The lack of a control group does not allow for direct comparison and allows only a descriptive statistical evaluation of the patient cohort. However, given the multiplicity of reports about efficiency of SDR, the set-up of a randomized controlled trial would be problematic, because it would deprive a group of children off this treatment option and parents’ consent to such a study design would be questionable. For 109 of 150 children, who underwent SDR during the examination period, matched sets of pre- and post-operative data of the evaluated data (MAS, MRC, GMFCS, and GMFM-88 scores) were available. There are several contributing and explaining factors regarding missing data. The over-regional recruitment for the SDR procedure resulted in the loss of some follow-up data for evaluation for those children who opted to be followed up at their referring pediatric institution. A further limiting factor is the need for cooperation of children during evaluation and examination. The investigation of all items, especially given the multiplicity of tasks for the GMFM-88, is a time-consuming process and requires full concentration of the child for more than 1 h. Due to the underlying condition of the participating children with associated neurocognitive impairment, full cooperation was not always possible, which resulted in a relevant amount of incomplete data sets despite high compliance and attendance of all follow-up appointments.

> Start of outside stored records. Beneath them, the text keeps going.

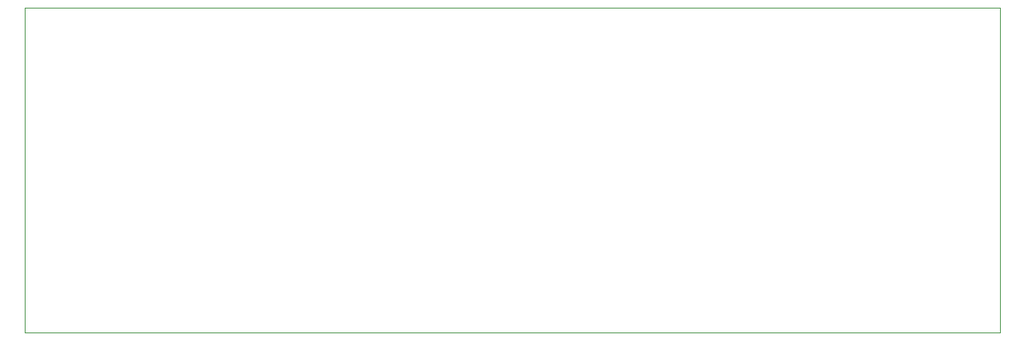
<source format=gbr>
G04 #@! TF.GenerationSoftware,KiCad,Pcbnew,5.1.5+dfsg1-2build2*
G04 #@! TF.CreationDate,2021-01-30T12:17:23-05:00*
G04 #@! TF.ProjectId,breadboard_clock,62726561-6462-46f6-9172-645f636c6f63,rev?*
G04 #@! TF.SameCoordinates,Original*
G04 #@! TF.FileFunction,Profile,NP*
%FSLAX46Y46*%
G04 Gerber Fmt 4.6, Leading zero omitted, Abs format (unit mm)*
G04 Created by KiCad (PCBNEW 5.1.5+dfsg1-2build2) date 2021-01-30 12:17:23*
%MOMM*%
%LPD*%
G04 APERTURE LIST*
%ADD10C,0.050000*%
G04 APERTURE END LIST*
D10*
X38100000Y-81280000D02*
X38100000Y-116840000D01*
X144780000Y-81280000D02*
X38100000Y-81280000D01*
X144780000Y-116840000D02*
X144780000Y-81280000D01*
X38100000Y-116840000D02*
X144780000Y-116840000D01*
M02*

</source>
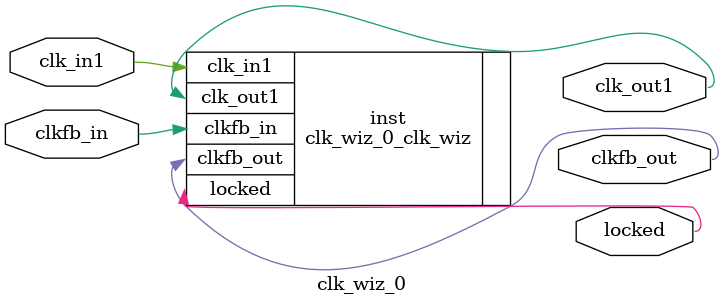
<source format=v>


`timescale 1ps/1ps

(* CORE_GENERATION_INFO = "clk_wiz_0,clk_wiz_v6_0_11_0_0,{component_name=clk_wiz_0,use_phase_alignment=true,use_min_o_jitter=false,use_max_i_jitter=false,use_dyn_phase_shift=false,use_inclk_switchover=false,use_dyn_reconfig=false,enable_axi=0,feedback_source=FDBK_AUTO_OFFCHIP,PRIMITIVE=MMCM,num_out_clk=1,clkin1_period=10.000,clkin2_period=10.000,use_power_down=false,use_reset=false,use_locked=true,use_inclk_stopped=false,feedback_type=SINGLE,CLOCK_MGR_TYPE=NA,manual_override=false}" *)

module clk_wiz_0 
 (
  input         clkfb_in,
  // Clock out ports
  output        clk_out1,
  output        clkfb_out,
  // Status and control signals
  output        locked,
 // Clock in ports
  input         clk_in1
 );

  clk_wiz_0_clk_wiz inst
  (
  .clkfb_in(clkfb_in),
  // Clock out ports  
  .clk_out1(clk_out1),
  .clkfb_out(clkfb_out),
  // Status and control signals               
  .locked(locked),
 // Clock in ports
  .clk_in1(clk_in1)
  );

endmodule

</source>
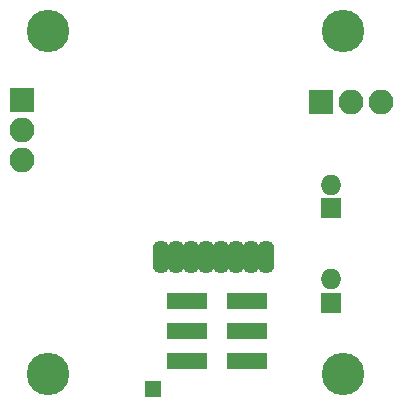
<source format=gbs>
G04 #@! TF.FileFunction,Soldermask,Bot*
%FSLAX46Y46*%
G04 Gerber Fmt 4.6, Leading zero omitted, Abs format (unit mm)*
G04 Created by KiCad (PCBNEW 4.0.4-stable) date Friday, October 13, 2017 'PMt' 10:51:30 PM*
%MOMM*%
%LPD*%
G01*
G04 APERTURE LIST*
%ADD10C,0.100000*%
%ADD11C,3.600000*%
%ADD12R,3.400000X1.400000*%
%ADD13R,1.750000X1.750000*%
%ADD14O,1.750000X1.750000*%
%ADD15R,2.100000X2.100000*%
%ADD16O,2.100000X2.100000*%
%ADD17O,1.400000X2.800000*%
%ADD18R,1.400000X1.400000*%
G04 APERTURE END LIST*
D10*
D11*
X100000000Y-92000000D03*
X100000000Y-63000000D03*
X75000000Y-92000000D03*
D12*
X91820000Y-90940000D03*
X86780000Y-90940000D03*
X91820000Y-88400000D03*
X86780000Y-88400000D03*
X91820000Y-85860000D03*
X86780000Y-85860000D03*
D13*
X99000000Y-86000000D03*
D14*
X99000000Y-84000000D03*
D13*
X99000000Y-78000000D03*
D14*
X99000000Y-76000000D03*
D15*
X98100000Y-69000000D03*
D16*
X100640000Y-69000000D03*
X103180000Y-69000000D03*
D15*
X72800000Y-68800000D03*
D16*
X72800000Y-71340000D03*
X72800000Y-73880000D03*
D17*
X88365000Y-82100000D03*
X89635000Y-82100000D03*
X87095000Y-82100000D03*
X90905000Y-82100000D03*
X92175000Y-82100000D03*
X85825000Y-82100000D03*
X93445000Y-82100000D03*
X84555000Y-82100000D03*
D18*
X83900000Y-93300000D03*
D11*
X75000000Y-63000000D03*
M02*

</source>
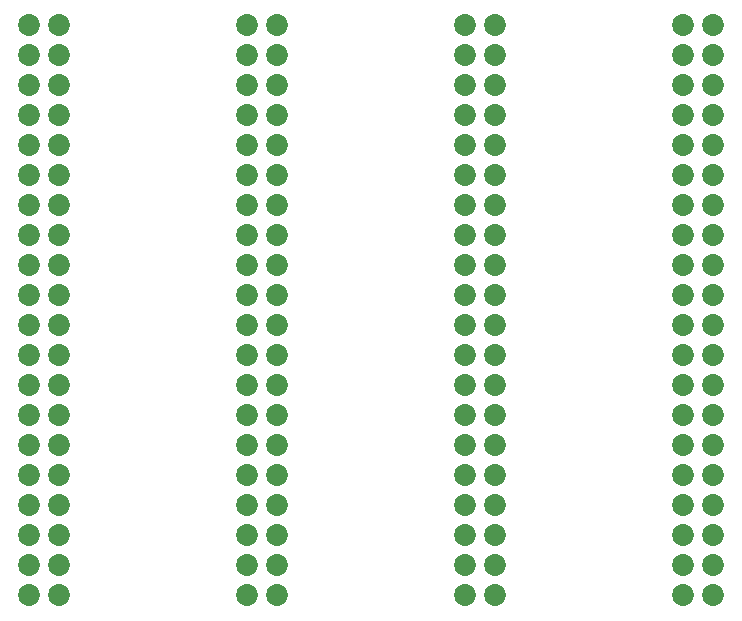
<source format=gbs>
G75*
%MOIN*%
%OFA0B0*%
%FSLAX24Y24*%
%IPPOS*%
%LPD*%
%AMOC8*
5,1,8,0,0,1.08239X$1,22.5*
%
%ADD10C,0.0730*%
D10*
X005743Y001605D03*
X006743Y001605D03*
X006743Y002605D03*
X005743Y002605D03*
X005743Y003605D03*
X006743Y003605D03*
X006743Y004605D03*
X005743Y004605D03*
X005743Y005605D03*
X006743Y005605D03*
X006743Y006605D03*
X005743Y006605D03*
X005743Y007605D03*
X006743Y007605D03*
X006743Y008605D03*
X005743Y008605D03*
X005743Y009605D03*
X006743Y009605D03*
X006743Y010605D03*
X005743Y010605D03*
X005743Y011605D03*
X006743Y011605D03*
X006743Y012605D03*
X005743Y012605D03*
X005743Y013605D03*
X006743Y013605D03*
X006743Y014605D03*
X005743Y014605D03*
X005743Y015605D03*
X006743Y015605D03*
X006743Y016605D03*
X005743Y016605D03*
X005743Y017605D03*
X006743Y017605D03*
X006743Y018605D03*
X005743Y018605D03*
X005743Y019605D03*
X006743Y019605D03*
X006743Y020605D03*
X005743Y020605D03*
X013018Y020605D03*
X014018Y020605D03*
X014018Y019605D03*
X013018Y019605D03*
X013018Y018605D03*
X014018Y018605D03*
X014018Y017605D03*
X013018Y017605D03*
X013018Y016605D03*
X014018Y016605D03*
X014018Y015605D03*
X013018Y015605D03*
X013018Y014605D03*
X014018Y014605D03*
X014018Y013605D03*
X013018Y013605D03*
X013018Y012605D03*
X014018Y012605D03*
X014018Y011605D03*
X013018Y011605D03*
X013018Y010605D03*
X014018Y010605D03*
X014018Y009605D03*
X013018Y009605D03*
X013018Y008605D03*
X014018Y008605D03*
X014018Y007605D03*
X013018Y007605D03*
X013018Y006605D03*
X014018Y006605D03*
X014018Y005605D03*
X013018Y005605D03*
X013018Y004605D03*
X014018Y004605D03*
X014018Y003605D03*
X013018Y003605D03*
X013018Y002605D03*
X014018Y002605D03*
X014018Y001605D03*
X013018Y001605D03*
X020294Y001605D03*
X021294Y001605D03*
X021294Y002605D03*
X020294Y002605D03*
X020294Y003605D03*
X021294Y003605D03*
X021294Y004605D03*
X020294Y004605D03*
X020294Y005605D03*
X021294Y005605D03*
X021294Y006605D03*
X020294Y006605D03*
X020294Y007605D03*
X021294Y007605D03*
X021294Y008605D03*
X020294Y008605D03*
X020294Y009605D03*
X021294Y009605D03*
X021294Y010605D03*
X020294Y010605D03*
X020294Y011605D03*
X021294Y011605D03*
X021294Y012605D03*
X020294Y012605D03*
X020294Y013605D03*
X021294Y013605D03*
X021294Y014605D03*
X020294Y014605D03*
X020294Y015605D03*
X021294Y015605D03*
X021294Y016605D03*
X020294Y016605D03*
X020294Y017605D03*
X021294Y017605D03*
X021294Y018605D03*
X020294Y018605D03*
X020294Y019605D03*
X021294Y019605D03*
X021294Y020605D03*
X020294Y020605D03*
X027570Y020605D03*
X028570Y020605D03*
X028570Y019605D03*
X027570Y019605D03*
X027570Y018605D03*
X028570Y018605D03*
X028570Y017605D03*
X027570Y017605D03*
X027570Y016605D03*
X028570Y016605D03*
X028570Y015605D03*
X027570Y015605D03*
X027570Y014605D03*
X028570Y014605D03*
X028570Y013605D03*
X027570Y013605D03*
X027570Y012605D03*
X028570Y012605D03*
X028570Y011605D03*
X027570Y011605D03*
X027570Y010605D03*
X028570Y010605D03*
X028570Y009605D03*
X027570Y009605D03*
X027570Y008605D03*
X028570Y008605D03*
X028570Y007605D03*
X027570Y007605D03*
X027570Y006605D03*
X028570Y006605D03*
X028570Y005605D03*
X027570Y005605D03*
X027570Y004605D03*
X028570Y004605D03*
X028570Y003605D03*
X027570Y003605D03*
X027570Y002605D03*
X028570Y002605D03*
X028570Y001605D03*
X027570Y001605D03*
M02*

</source>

Furthermore, the objective of SDR is to reduce spasticity and to positively impact on overall function in the long term. Obviously, since the clinical follow-up of the presented patient cohort is currently only 24 months, no statement about the long-term development of this cohort can be made and further follow-up needs to be awaited.

Conclusion

The presented data confirm that the selected patient collective with the diagnosis of bilateral, spastic CP in a single-center protocol benefitted from SDR after 24 months. The procedure resulted in an effective and permanent reduction of spasticity and improved overall function without causing relevant weakness during the evaluated follow-up.